The workers are goin’ home

SEのブログです

「スローブログ宣言!」鈴木芳樹 技術評論社

yskszk氏のHPは、9年前の開設当初より、頻繁にアクセスさせてもらっている。日記が更新されていない日があると、妙に寂しかったものだ。

自分も8年以上前にHPを開設し、日記(のようなもの)を更新していたのだけど、数ヶ月で更新をやめてしまった。
・いちいちFTPするのが面倒
・いちいちHTML書くのが面倒
・いちいちダイアルアップするのが面倒
つまり、多くの人々と同じく、面倒になったから。そもそも、自分の配信できる情報なんて、大したものがなかったし、こんなもの公開してごめんなさい、くらいの勢いだった。日記以外のページなんて、数回更新した程度ではないか。

で、ブログをはじめたのは1年ちょい前。海外出張の記録でもとっておこうかな、という軽い気持ちからはじめたのだけど、いまでもこのようにちょくちょく更新を続けている。すぐに面倒になってやめると思ったのに。
空白期間はあるが、読んだ本の記録などは、昔から何らかの形で昔からつけていた。手書きは面倒だし、ローカルのテキストファイルに残していると、PC置き換えのたびに居所が分からなくなってしまう。その点、外部保管できるし、どこからでも更新できるブログは、単純に便利。ブログのおかげで、ライブや映画の備忘もまとめられるようになった。

そんなわけで、自分にとってのブログは、まだまだ更新の便利な雑記帳のようなもの、程度のイメージ。そもそも「書評」なんて書けないし、いちいちあらすじなんて書くの面倒だし。でも、まれに、トラックバックとかもらえたりすると、妙にうれしくなったりする。
偉そうなこと言える知識も見識もないのだけど、多くの人にとって、ブログの位置づけはそのようなものだと思う。まぁ、ちょっとした自己顕示欲はあるけど、基本的には、友達と、ほんのちょっとの同じ趣味の人が読んでくれればいいかな、という程度。
もちろん、とにかくブログを通じて、自分の主張を幅広く発信したい、多くの人と繋がりたい、という人もいっぱいいるだろう。

その流れって、多分個人HP黎明期から同じなのではないか。
以前から、「んなどうでもいいこと、いちいちWWWで公開するなよ」と突っ込みたくなるHPはいっぱいあった(自分のページもそうだったけど)。

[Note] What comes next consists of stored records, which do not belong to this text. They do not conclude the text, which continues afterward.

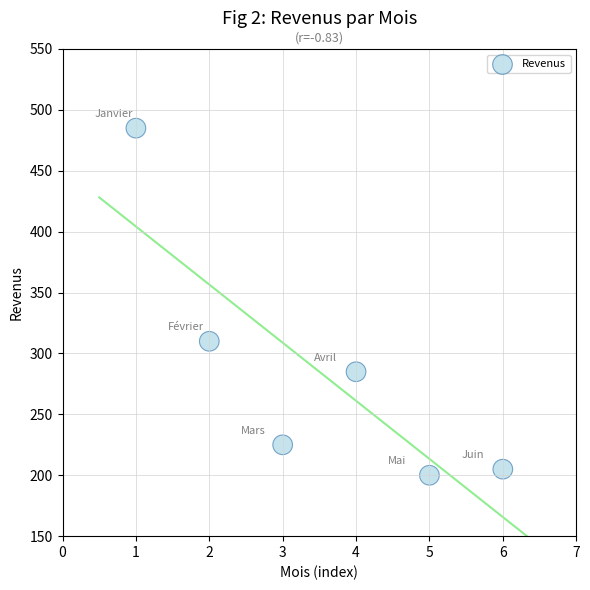

What is the range of X values (max minus min)?

5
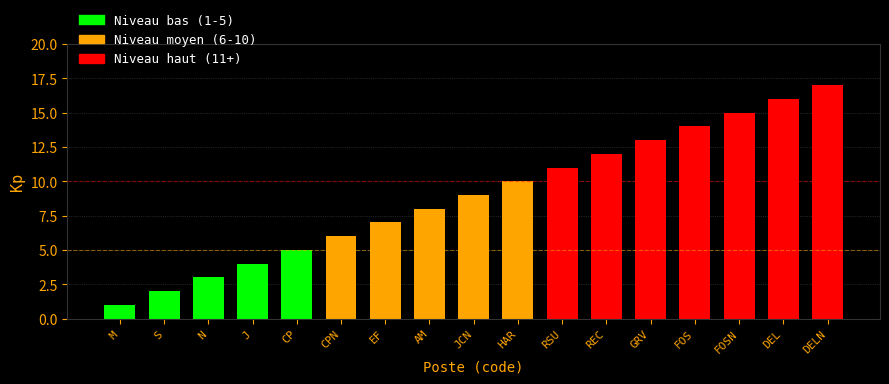

What is the difference between the maximum and minimum values?

16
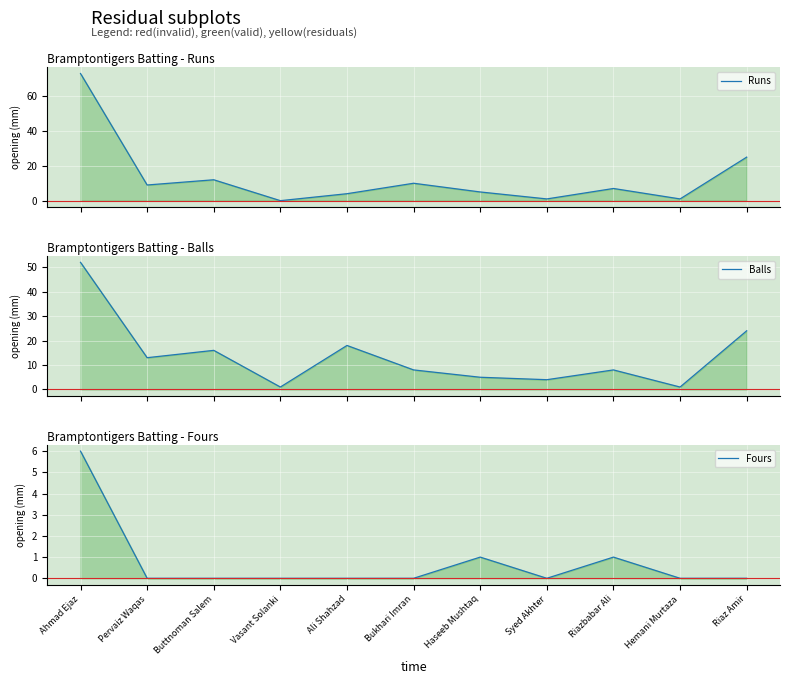

What is the sum of the Balls values at Riazbabar Ali and Pervaiz Waqas?

21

反面、内容の充実した個人HPも多かった。で、そんなページは自然とアクセス数が向上する。
単純に、ブログのおかげで公開が簡単になり、匿名性が向上し、利用者が劇的に向上しただけなのかな、と思う。
自分は、今のところ活用できだけの材料も情熱も持ち合わせていないが、もちろん、この本でも指摘されているとおり、ブログというツールそのものは、単純な「日記」以外の使い道はいくらでもある。ブログ時代は、まだ当面続くと思う。


yskszk氏の文章は、平易で明快だし、比喩もいちいちわかりやすくて適切。正直、東浩紀氏の騒動顛末や、アフィリエイトの話には、あまり興味がもてなかったし、眞鍋かをりのブログも、素直に面白いとは思うけど、ysk氏の熱弁ほどには、衝撃的なものには思えない。
個人的には、ysk氏のネット歴に触れた、最後の8章が、一番興味深かった。ROM、懐かしいな。この章が興味深いのは、おそらく、自分が同じような時期にネットの世界に入り込んでいったからだと思う。また、この頃は、学生で暇だったというのもあるけど、ネットでの交流に対して、もっと積極的だった。
人によっては、逆に、アフィリエイトや、東氏の話のあたりを興味深く読むかもしれない。自分が興味をもてなかったのは、単純に、ブログというものにまだのめりこんでいないからかも。
読む人によって、おそらく読了後の感想はまったく違うのではないか。そして、何かを考えたくなるのではないか。
ひょっとしたら、この本は、読者それぞれに、自分なりのネット観を考えさせ、「自分語り」をさせるきっかけを作るのが狙いかもしれない。


しかし、タイトルだけではどんな内容なのか分からない。帯もない。手に取るのを躊躇してしまう雰囲気のある本だよな。ちょっと損してる。